**What the task requires**
Scan the entries and tally the lines that include the string "none". Reply with the figure alone.

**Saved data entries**
*** Block opens ***

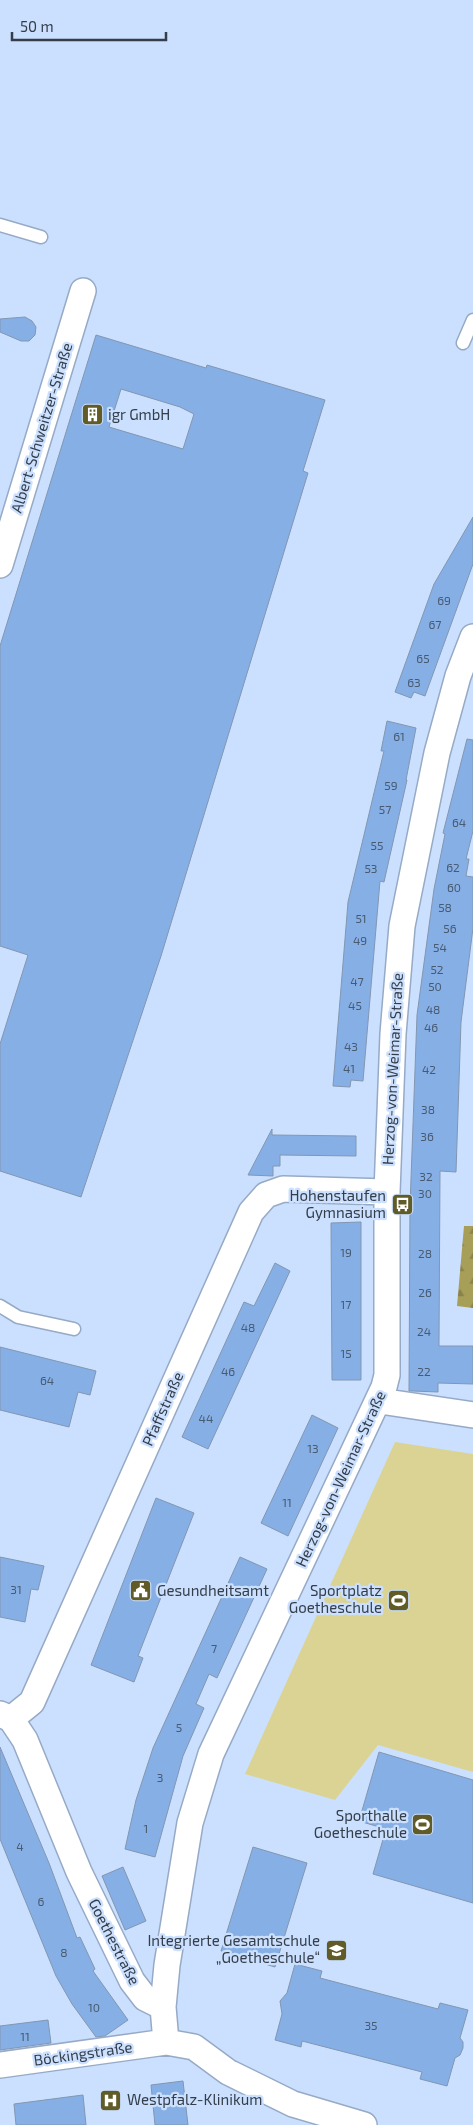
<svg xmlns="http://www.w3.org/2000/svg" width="473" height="2125" font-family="'Exo 2',sans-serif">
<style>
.forest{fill:url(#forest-firs)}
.pitch{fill:#dbd393}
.building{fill:#86afe6;stroke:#8296b1;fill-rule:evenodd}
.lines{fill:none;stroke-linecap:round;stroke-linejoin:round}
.lane-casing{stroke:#96aac6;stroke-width:15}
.street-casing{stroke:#96aac6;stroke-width:28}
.lane{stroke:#fff;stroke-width:12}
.street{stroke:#fff;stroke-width:25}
.labels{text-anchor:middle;stroke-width:4.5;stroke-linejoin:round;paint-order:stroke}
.number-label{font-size:12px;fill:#485a70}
.poi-label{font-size:15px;fill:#343d49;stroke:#cbe0fe;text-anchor:end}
.street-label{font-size:15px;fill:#343d49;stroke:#cbe0fe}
</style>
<defs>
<pattern id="forest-firs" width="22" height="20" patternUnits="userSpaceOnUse" patternTransform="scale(1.25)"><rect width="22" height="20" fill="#a79e58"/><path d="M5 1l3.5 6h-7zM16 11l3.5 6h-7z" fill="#89824b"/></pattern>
</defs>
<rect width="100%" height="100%" fill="#cbe0fe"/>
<!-- forest -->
<path class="forest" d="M464 1226H473V1308L457 1306Z"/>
<!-- pitch -->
<path class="pitch" d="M395 1442 473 1454V1772L378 1745 335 1800 245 1774Z"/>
<!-- building -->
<path class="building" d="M25 317 32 321 36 327 35 335 29 341H21L0 332V319Z
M96 335 206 368 207 365 325 400 303 471 308 473 161 956 81 1197 0 1171V1044L28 955 0 946V646ZM121 389 180 407 194 414 183 449 109 427Z
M473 517V564L425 696 414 692 411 698 395 692 434 584Z
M387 721 416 728 406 780H407L384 882 380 881 363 1081 351 1080 350 1087 333 1086 348 902 384 751H381Z
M467 739 473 740V831L466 859H469L466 876 473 877V928L461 1022 456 1172 440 1171 439 1346H473V1384L438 1383V1392L412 1391H409L410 1206 417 1015 434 889 445 834 443 833Z
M272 1129V1135L356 1136V1156L280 1155V1166H273V1176L248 1175Z
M361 1222V1380H332L331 1223Z
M275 1263 290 1271 208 1449 182 1437 244 1302 254 1306Z
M0 1347 96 1371 90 1395 78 1392 69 1427 0 1410Z
M312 1415 338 1428 288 1536 261 1523Z
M156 1498 194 1513 138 1656 143 1658 134 1682 91 1665Z
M0 1557 44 1566 38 1590 31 1589 25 1622 0 1617Z
M240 1557 267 1569 217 1678 209 1674 196 1704 204 1708 183 1756 155 1857 125 1849 136 1800 153 1748Z
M0 1747 49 1863 77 1938 80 1937 95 1969 93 1971 128 2020 105 2036 96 2037 72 2004 56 1976 0 1839Z
M379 1752 473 1780V1903L373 1874 386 1829 359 1821Z
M253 1847 307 1863 275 1967 221 1951Z
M123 1867 146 1921 125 1930 102 1876Z
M295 1964 322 1971 320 1978 438 2009 440 2003 468 2010 460 2038 463 2042V2048L460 2055 455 2058 447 2086 420 2079 422 2072 302 2041 301 2047 275 2040 282 2014 280 2001 287 1993Z
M48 2020 51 2043 0 2050V2026Z
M183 2081 188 2125H155L151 2085Z
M83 2095 86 2125H16L14 2104Z"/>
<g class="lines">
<defs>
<path id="lane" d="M0 225 41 237
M463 343 473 320
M0 1306 18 1317 74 1329"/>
<path id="street" d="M0 565 83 291
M380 1401 473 1415
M0 1714 11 1719 32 1702 251 1212 266 1195 283 1189 387 1192
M11 1719 25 1740 79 1872 132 1981 145 1998 163 2007 166 2042
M163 2007 167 1965 190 1823 211 1754 384 1387 387 1375V1192L393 1034 402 926 437 753 458 676 473 637
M0 2065 166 2042 194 2047 228 2072 293 2104 364 2125"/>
</defs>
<!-- lane casing -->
<use href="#lane" class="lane-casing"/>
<!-- street casing -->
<use href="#street" class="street-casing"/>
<!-- lane -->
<use href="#lane" class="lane"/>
<!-- street -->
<use href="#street" class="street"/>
</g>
<!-- icons -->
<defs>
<symbol id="building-square" viewBox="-11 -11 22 22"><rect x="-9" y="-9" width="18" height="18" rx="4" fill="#615b27" stroke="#cbe0fe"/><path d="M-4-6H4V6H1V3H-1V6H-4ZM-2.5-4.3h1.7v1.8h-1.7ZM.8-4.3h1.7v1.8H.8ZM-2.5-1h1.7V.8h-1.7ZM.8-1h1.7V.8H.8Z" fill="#fff"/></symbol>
<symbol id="bus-square" viewBox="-11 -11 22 22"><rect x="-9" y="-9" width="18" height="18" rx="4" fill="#615b27" stroke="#cbe0fe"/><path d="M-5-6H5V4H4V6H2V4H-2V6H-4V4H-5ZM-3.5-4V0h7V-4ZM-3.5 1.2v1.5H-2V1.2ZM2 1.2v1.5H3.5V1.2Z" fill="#fff"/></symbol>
<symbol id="civic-square" viewBox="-11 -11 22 22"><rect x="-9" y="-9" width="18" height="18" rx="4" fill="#615b27" stroke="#cbe0fe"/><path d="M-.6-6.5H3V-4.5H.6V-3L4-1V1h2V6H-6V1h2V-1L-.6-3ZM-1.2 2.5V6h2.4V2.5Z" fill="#fff"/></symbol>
<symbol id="stadium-square" viewBox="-11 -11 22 22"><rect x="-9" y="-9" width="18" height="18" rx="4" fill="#615b27" stroke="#cbe0fe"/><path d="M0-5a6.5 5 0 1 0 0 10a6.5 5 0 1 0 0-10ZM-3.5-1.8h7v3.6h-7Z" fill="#fff"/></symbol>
<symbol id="school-square" viewBox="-11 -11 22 22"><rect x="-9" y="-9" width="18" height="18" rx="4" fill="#615b27" stroke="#cbe0fe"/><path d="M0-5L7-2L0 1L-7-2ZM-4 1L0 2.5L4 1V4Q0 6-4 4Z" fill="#fff"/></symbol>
<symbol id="hospital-square" viewBox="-11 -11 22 22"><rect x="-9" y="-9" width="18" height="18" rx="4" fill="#615b27" stroke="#cbe0fe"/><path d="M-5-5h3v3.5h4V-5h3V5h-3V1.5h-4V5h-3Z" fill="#fff"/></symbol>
</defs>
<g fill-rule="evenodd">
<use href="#building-square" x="80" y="402" width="25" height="25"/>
<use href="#bus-square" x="390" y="1192" width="25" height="25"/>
<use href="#civic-square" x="128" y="1578" width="25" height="25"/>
<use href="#stadium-square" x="386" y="1588" width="25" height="25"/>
<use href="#stadium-square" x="410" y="1812" width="25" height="25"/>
<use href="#school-square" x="324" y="1938" width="25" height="25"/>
<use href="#hospital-square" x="98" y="2088" width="25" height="25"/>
</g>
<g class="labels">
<!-- number labels -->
<g class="number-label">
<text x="444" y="605">69</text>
<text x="435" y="629">67</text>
<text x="423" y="663">65</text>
<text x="414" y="687">63</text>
<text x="399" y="741">61</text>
<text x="391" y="790">59</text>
<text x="385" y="814">57</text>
<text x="459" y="827">64</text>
<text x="377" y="850">55</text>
<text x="453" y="872">62</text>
<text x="371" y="873">53</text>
<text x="454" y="892">60</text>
<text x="445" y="912">58</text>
<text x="361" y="923">51</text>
<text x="450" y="933">56</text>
<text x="360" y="945">49</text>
<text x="440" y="952">54</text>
<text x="437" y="974">52</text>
<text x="357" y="986">47</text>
<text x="435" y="991">50</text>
<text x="355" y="1010">45</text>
<text x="433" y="1014">48</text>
<text x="431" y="1032">46</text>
<text x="351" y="1051">43</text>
<text x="349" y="1073">41</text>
<text x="429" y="1074">42</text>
<text x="428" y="1114">38</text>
<text x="427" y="1141">36</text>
<text x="426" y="1181">32</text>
<text x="425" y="1198">30</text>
<text x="346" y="1257">19</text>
<text x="425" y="1258">28</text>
<text x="425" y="1297">26</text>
<text x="346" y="1309">17</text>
<text x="248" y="1332">48</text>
<text x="424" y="1336">24</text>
<text x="346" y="1358">15</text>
<text x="228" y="1376">46</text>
<text x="424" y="1376">22</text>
<text x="47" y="1385">64</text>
<text x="206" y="1423">44</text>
<text x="313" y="1453">13</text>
<text x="287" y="1507">11</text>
<text x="16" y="1594">31</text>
<text x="214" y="1653">7</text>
<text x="179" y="1732">5</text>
<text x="160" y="1782">3</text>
<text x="146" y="1833">1</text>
<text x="20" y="1851">4</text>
<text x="41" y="1906">6</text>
<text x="64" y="1957">8</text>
<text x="94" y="2012">10</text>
<text x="371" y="2030">35</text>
<text x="25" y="2041">11</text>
</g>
<!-- poi labels -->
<g class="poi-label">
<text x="108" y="420" text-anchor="start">igr GmbH</text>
<text x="386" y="1201">Hohenstaufen<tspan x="386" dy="17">Gymnasium</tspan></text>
<text x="157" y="1596" text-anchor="start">Gesundheitsamt</text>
<text x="382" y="1596">Sportplatz<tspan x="382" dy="17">Goetheschule</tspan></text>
<text x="407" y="1821">Sporthalle<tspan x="407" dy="17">Goetheschule</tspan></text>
<text x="320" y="1946">Integrierte Gesamtschule<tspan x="320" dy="17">„Goetheschule“</tspan></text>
<text x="127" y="2105" text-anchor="start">Westpfalz-Klinikum</text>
</g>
<!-- street labels -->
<g class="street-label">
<text transform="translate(42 428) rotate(-73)" y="5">Albert-Schweitzer-Straße</text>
<text transform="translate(393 1069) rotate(-87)" y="5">Herzog-von-Weimar-Straße</text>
<text transform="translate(163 1409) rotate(-66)" y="5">Pfaffstraße</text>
<text transform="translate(341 1479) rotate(-65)" y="5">Herzog-von-Weimar-Straße</text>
<text transform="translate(114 1942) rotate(63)" y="5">Goethestraße</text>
<text transform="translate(83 2054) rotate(-8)" y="5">Böckingstraße</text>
</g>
</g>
<!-- scale -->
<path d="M12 32v8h154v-8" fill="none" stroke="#343d49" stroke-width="2.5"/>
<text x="20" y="32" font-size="15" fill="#343d49" stroke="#cbe0fe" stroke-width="4" paint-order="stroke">50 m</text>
</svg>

*** Block closes ***

**Exercise answer**
2